The EU imported some 600,000 barrels of Iranian oil per day in the first 10 months last year, making it a key market alongside India and China, which have refused to bow to pressure from Washington to dry up Iran's oil revenues.
Top EU diplomats in Brussels on Monday agreed to tighten existing sanctions by banning imports of Iranian crude as well as targeting finance, petrochemicals and gold in a bid to pressure the Islamic Republic.
The measures come in the wake of reports by the UN atomic agency, the IAEA, that Tehran may be inching ever closer to building a nuclear bomb.
Israeli Foreign Minister Avigdor Lieberman, who is currently in Vienna, also welcomed the move as "an important step which expresses European understanding and willingness to deal with the biggest threat to world peace.
"We hope this decision will serve as a warning to the rulers of Iran and will cause them to change their policies regarding the achievement of nuclear weapons without the need for further difficult steps," a statement from his office said.

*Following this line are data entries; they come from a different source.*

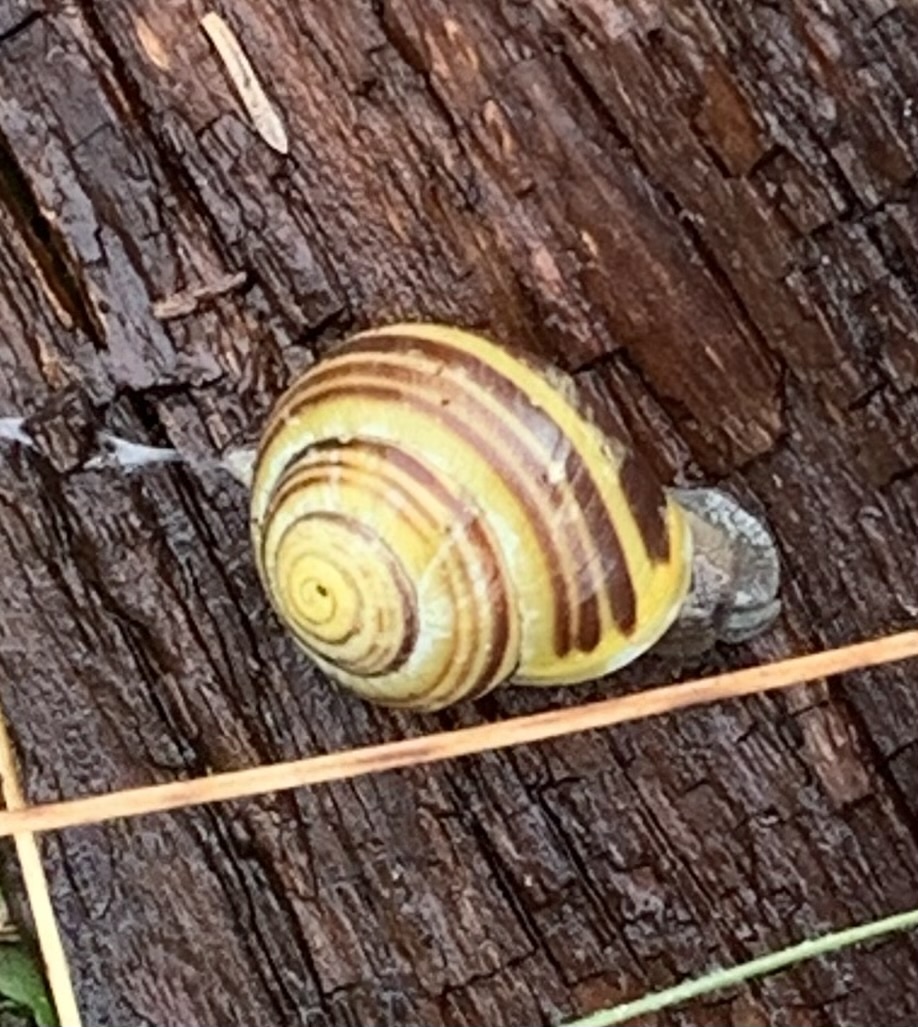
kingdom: Animalia
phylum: Mollusca
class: Gastropoda
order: Stylommatophora
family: Helicidae
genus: Cepaea
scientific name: Cepaea hortensis
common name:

After weeks of fraught talks on the terms of an embargo expected to hurt financially-distressed EU-member states, ministers on Monday agreed on an immediate ban on oil imports and a gradual phase-out of existing contracts between now and July 1.
They also froze the assets of the country's central bank in the toughest steps yet to reduce Iran's ability to fund a nuclear weapons programme.
Israel fears a nuclear-armed Iran would pose an unacceptable threat to the Jewish state and has refused to rule out a pre-emptive military strike.
It has also been pushing for biting sanctions on Iran's oil and banking sectors in a bid to force Tehran to abandon its nuclear programme, which Israel and the West believe masks a drive to develop a nuclear bomb, an ambition which the Islamic Republic strongly denies.